• [Directions]:
(1) Based on the forum thread on the DW/GD duplex plug below, decide whether each statement agrees with it: (a) bmartin had put each circuit of the duplex plug on its own 20 amp breaker; (b) Speedy Petey advises a 15 amp breaker when running 12/3; (c) wolverines57 says 14 awg is acceptable on a 20 amp breaker. For each, answer yes or no and quote the deciding words.
(2) List every distinct username that heads a post in the forum thread on the DW/GD duplex plug below.
(3) Which NEC section does RobertWilber cite in the forum thread on the DW/GD duplex plug below?

• [Document excerpt]:
# Dw/gd



## bmartin (Dec 30, 2005)

I have been wiring the DW/ GD duplex plug in my houses with 12/3 and putting them each on a seperate 20 amp breaker (different bus with handle tie). It just occured to me that because there are 2 circuits on the duplex plug it's probably considered the same as a single receptacle requiring me to either use a 15 amp breaker or use a 20 amp plug. Which way is correct or was I fine before? I am getting ready to install fixtures on my next house and would like to make sure it's right. Thank you for the help.


----------



## RobertWilber (Mar 5, 2006)

NEC 210.21 B 1 says that a single recp installed on an individual branch circuit shall have an ampere rating NOT LESS THAN that of the branch circuit, which means either a 15 amp breaker or a 20 amp receptacle.

The fact that the equipment is fastened in place and has no other outlets suggests that there are no other limits [like the 50% rule if there are other outlets and one fixed in place].


----------



## bmartin (Dec 30, 2005)

Robert how do you usually do it. Do you use a 20 amp receptacle, run 12/3 with a 15 amp breaker or do you run 14/3 with a 15 amp breaker. Thanks for the info.


----------



## Speedy Petey (Sep 30, 2003)

It would be counter productive to use a 15 amp breaker if you run 12/3.

Use a 20 amp duplex receptacle and a 2-pole 20 breaker.

If you run 14/3 then use a duplex 15 and a 2-pole 15.

Either is fine.

I myself run one 20a circuit to both.


----------



## wolverines57 (Feb 25, 2006)

12 awg can be used on a 20 or 15 amp breaker, but 14 awg is only good for a 15 amp breaker. Hope that helps. You also said receptacle, you can only use a 20 amp rated receptacle on a 20 amp breaker. You can use a 15 amp rated receptacle on a 20 or 15 amp breaker.


----------



## steveprichard (Jan 6, 2006)

• [Rows]:
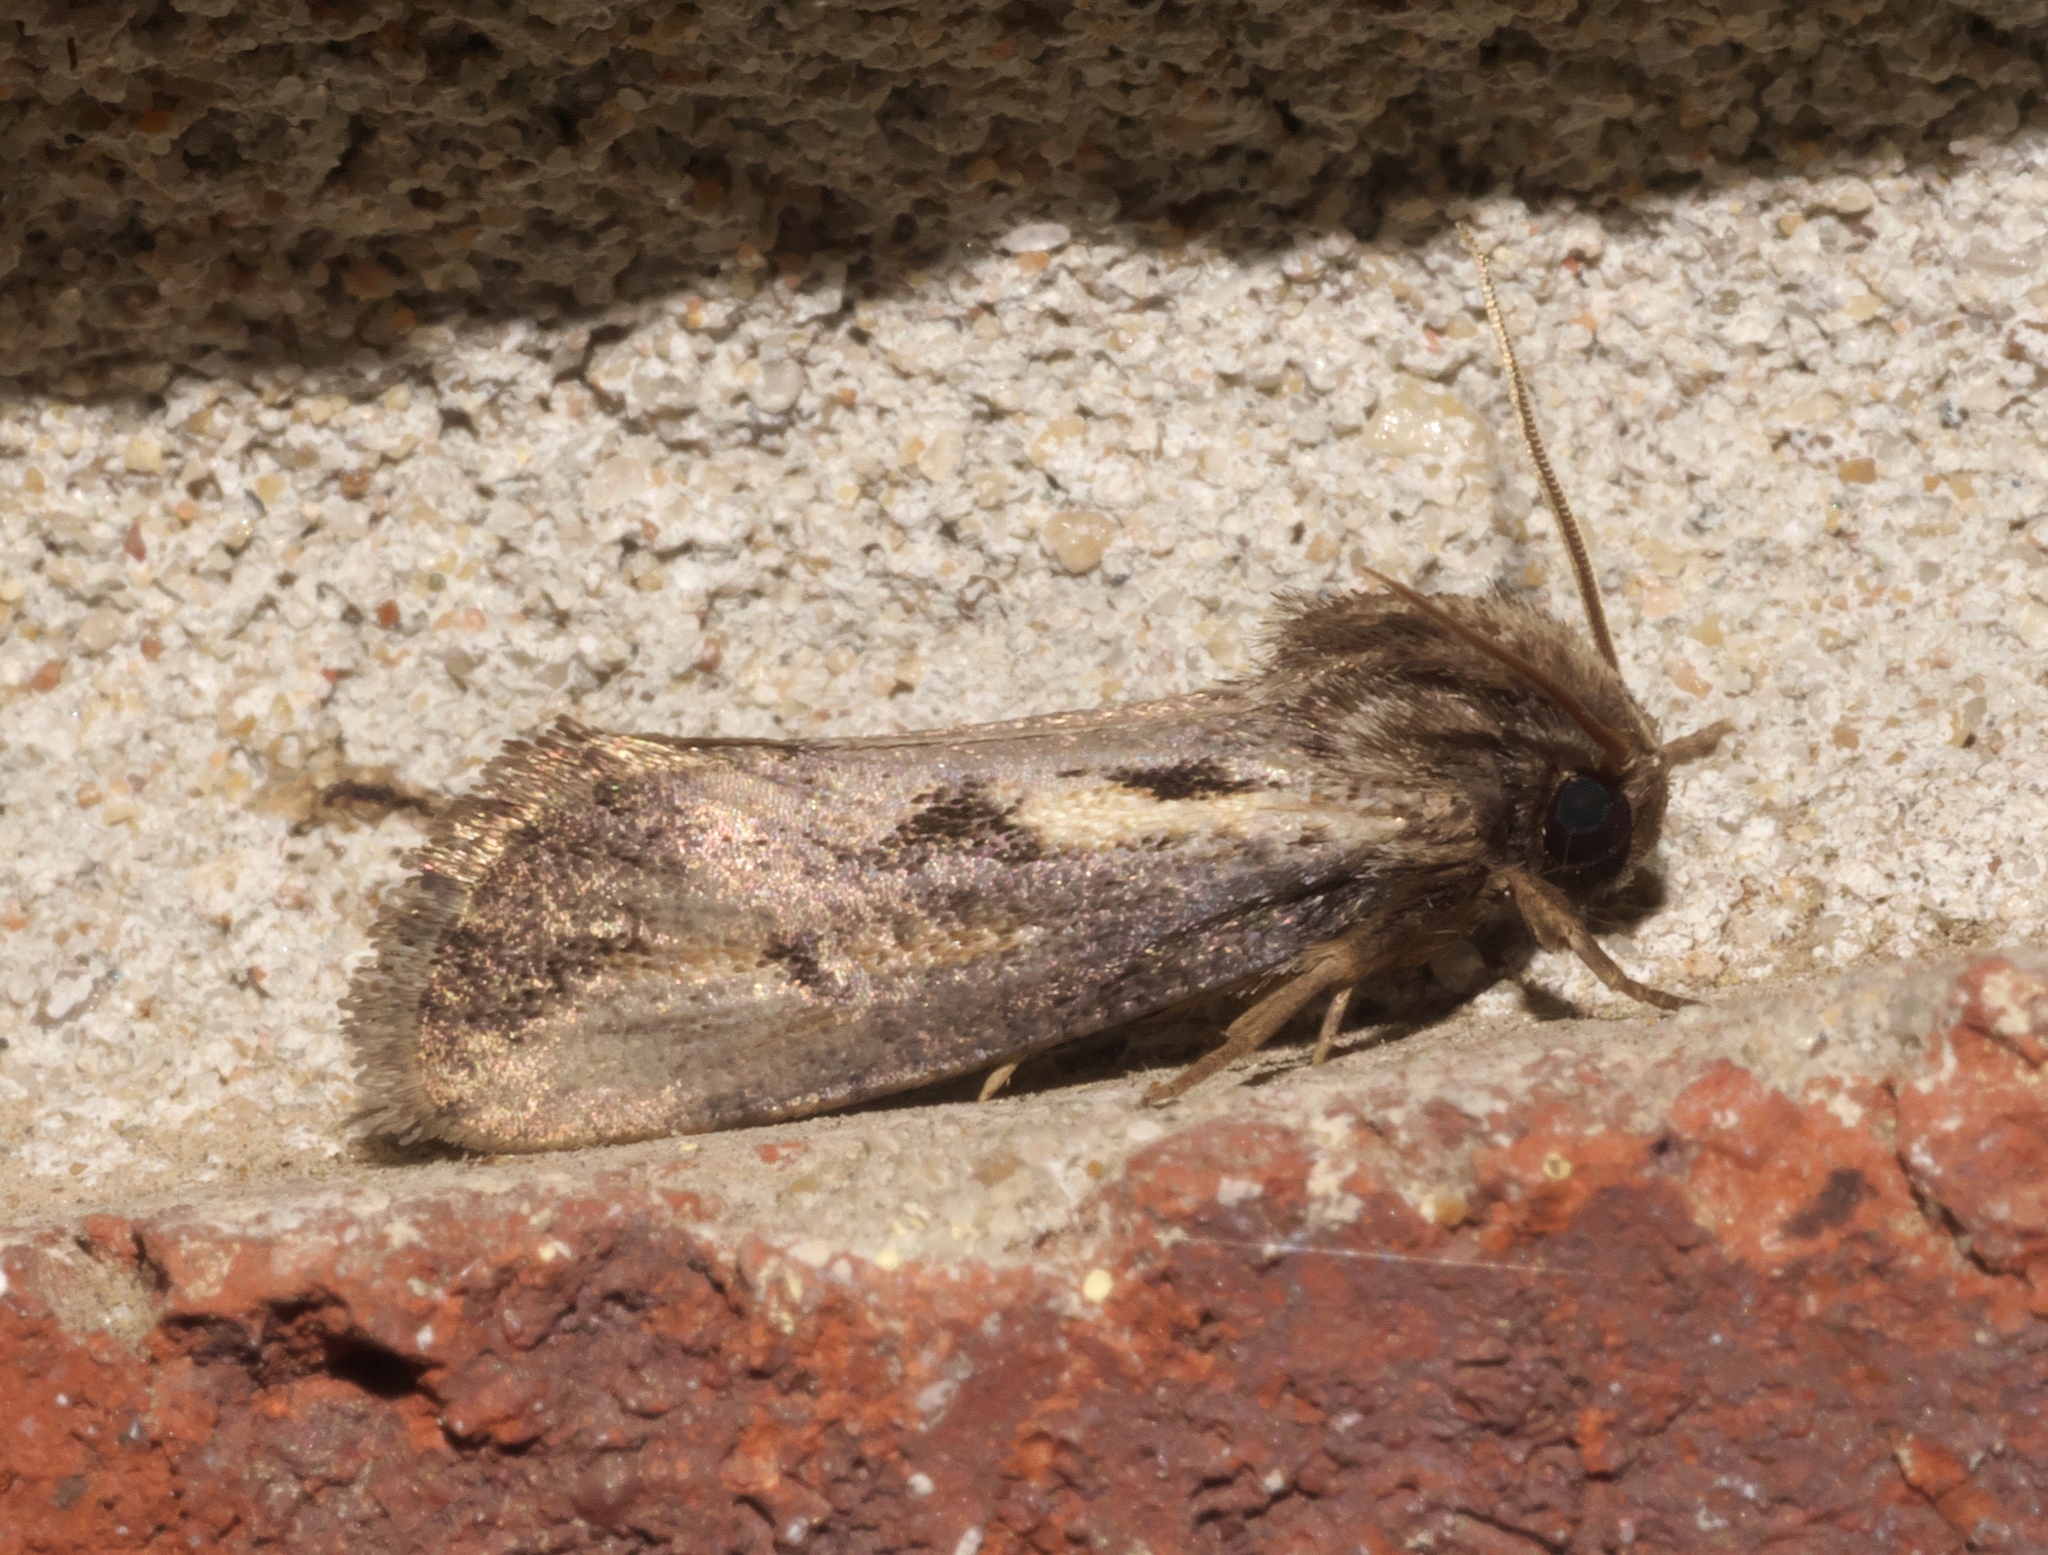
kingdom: Animalia
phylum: Arthropoda
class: Insecta
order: Lepidoptera
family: Tineidae
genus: Acrolophus
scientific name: Acrolophus popeanella
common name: Clemens' grass tubeworm moth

• [Answers]:
(1)
(a) Yes: "putting them each on a seperate 20 amp breaker"
(b) No: "It would be counter productive to use a 15 amp breaker if you run 12/3."
(c) No: "14 awg is only good for a 15 amp breaker."

(2)
bmartin
RobertWilber
Speedy Petey
wolverines57
steveprichard

(3) NEC 210.21 B 1